The new “hot car” law (which protects people from lawsuits if they break car windows to rescue a pet from a hot car) doesn’t go into effect in Columbus, Ohio, until Aug. 29, but the Columbus Zoo and Aquarium’s security team nearly did it anyway this past weekend when they responded to a report that a dog had been left in the zoo’s parking lot.
And it began with a social media post.
On Saturday, a visitor posted on Facebook that she’d found a pit bull in a hot car in the lot. She was not the only concerned passerby; a crowd soon gathered. Zoo officials reported in a statement that the call came at 3:10 pm. Security showed immediately with a veterinary staff only minutes behind.
The team, per the Zoo’s statement, attempted to unlock the car numerous ways while vets monitored the dog. Thirty minutes later, just before 4:00 pm, they were able to remove him from the car.

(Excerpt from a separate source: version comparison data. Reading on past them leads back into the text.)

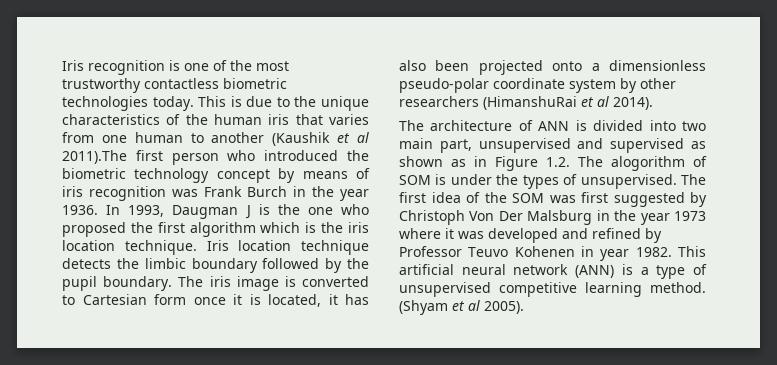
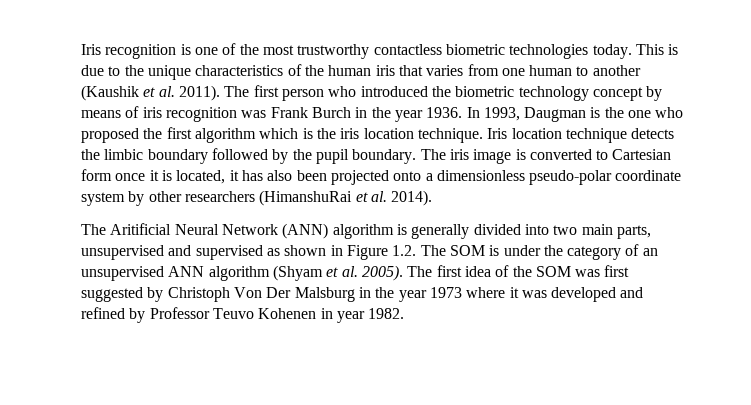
[357,132,369,143] [62,150,127,164] al 2011).The -> [158,85,250,101] al. 2011). The
[244,205,251,219] J -> (587, 114) none
[597,96,609,107] al -> [370,191,387,202] al.
[430,120,587,131] architecture of ANN is -> [110,223,470,239] Aritificial Neural Network (ANN) algorithm is generally
[439,139,472,153] part, -> [616,225,651,239] parts,
[451,159,466,167] as -> (327, 250) none
[611,156,707,171] alogorithm of -> (446, 250) none
[522,174,677,189] types of unsupervised. -> [567,244,658,260] [81,265,403,281] category of an unsupervised ANN algorithm (Shyam et al. 2005).
[678,246,706,257] [399,264,707,279] [399,282,706,297] [399,300,524,315] This artificial neural network (ANN) is a type of unsupervised competitive learning method. (Shyam et al 2005). -> (405, 313) none

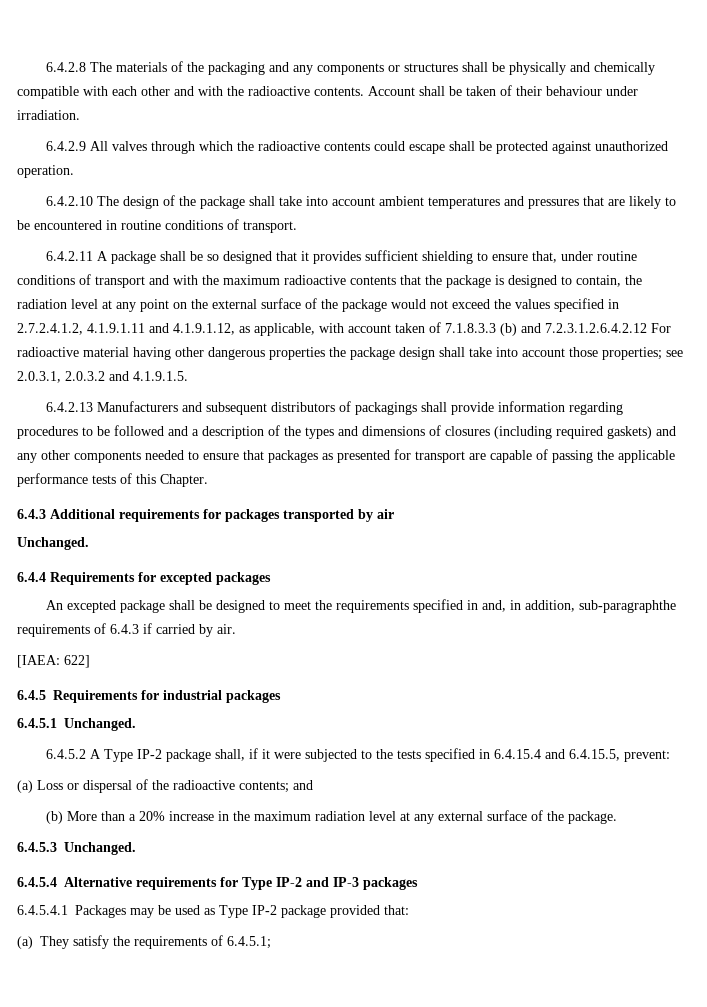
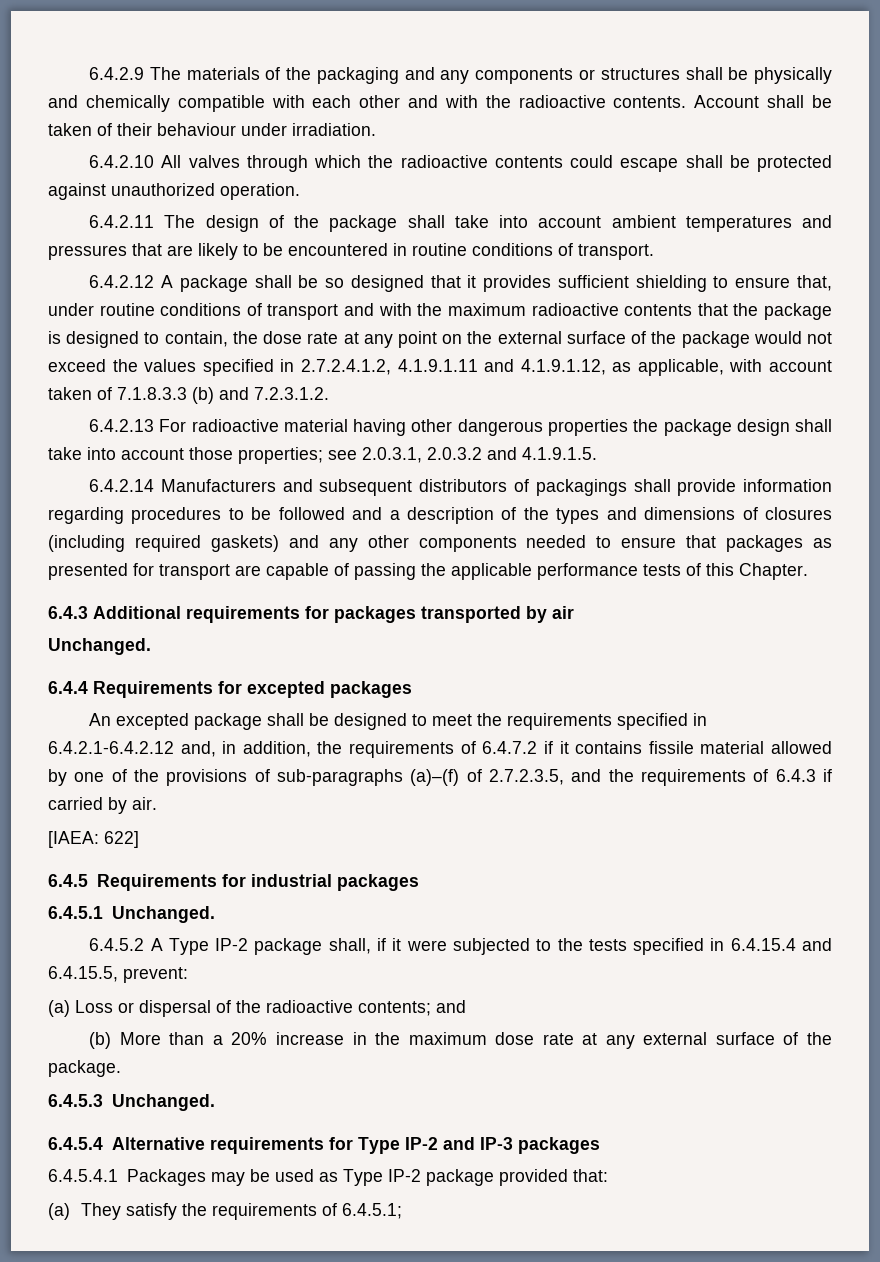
[46,62,87,72] 6.4.2.8 -> [89,67,145,80] 6.4.2.9
[46,141,87,151] 6.4.2.9 -> [89,155,155,168] 6.4.2.10
[46,196,94,206] 6.4.2.10 -> [89,215,155,228] 6.4.2.11
[46,251,94,261] 6.4.2.11 -> [89,275,155,288] 6.4.2.12
[17,299,98,309] radiation level -> [263,331,339,344] dose rate
[545,323,647,333] 7.2.3.1.2.6.4.2.12 -> [254,387,329,400] [89,419,155,432] 7.2.3.1.2. // 6.4.2.13
[46,402,94,412] 6.4.2.13 -> [89,479,155,492] 6.4.2.14
(479, 605) none -> [48,741,174,754] 6.4.2.1-6.4.2.12
[579,600,677,613] sub-paragraphthe -> [317,741,833,758] [48,769,634,786] the requirements of 6.4.7.2 if it contains fissile material allowed by one of the provisions of sub-paragraphs (a)–(f) of 2.7.2.3.5, and the
[315,811,397,821] radiation level -> [495,1032,574,1045] dose rate

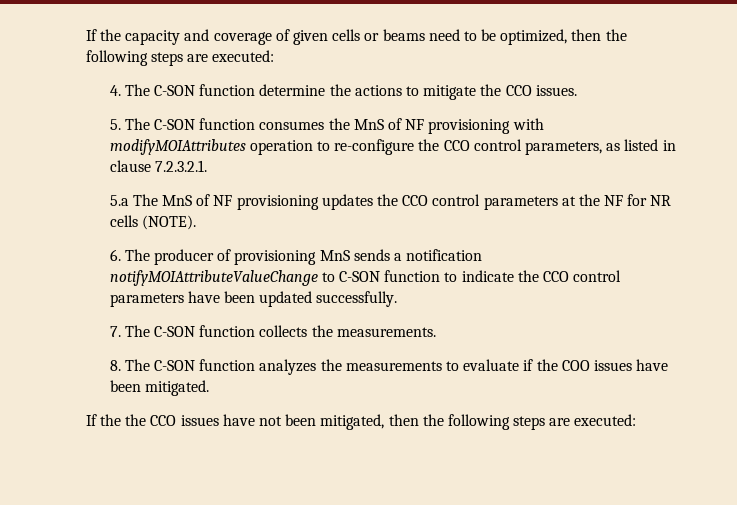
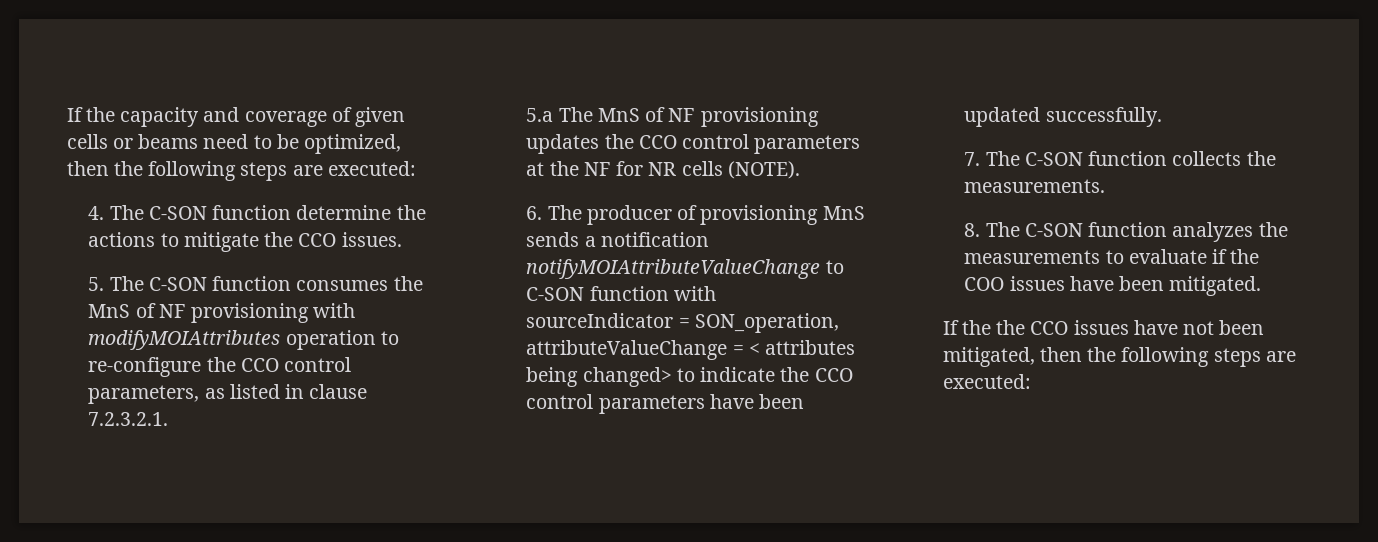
(441, 276) none -> [673,286,716,301] [526,313,839,333] [526,340,856,360] [526,367,672,387] with sourceIndicator = SON_operation, attributeValueChange = < attributes being changed>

Ohio’s ABC6 reported that a witness said the 4-month-old pit bull, named Prince, almost didn’t make it.
“The dog had panted so much to the point where the saliva was on the front window of the car. You could tell it was in distress,” Jordan Paice said. Security reported the inside temperature reaching 90 degrees with Prince inside.
Prince was taken to their animal health care center until the owner returned later that evening. Prince was then returned to his owner.
And regarding that new “hot car” law: you can’t simply break the glass. It requires you call police or 911 first. Window smashing is only permitted if you have reason to believe the pet’s life is in danger.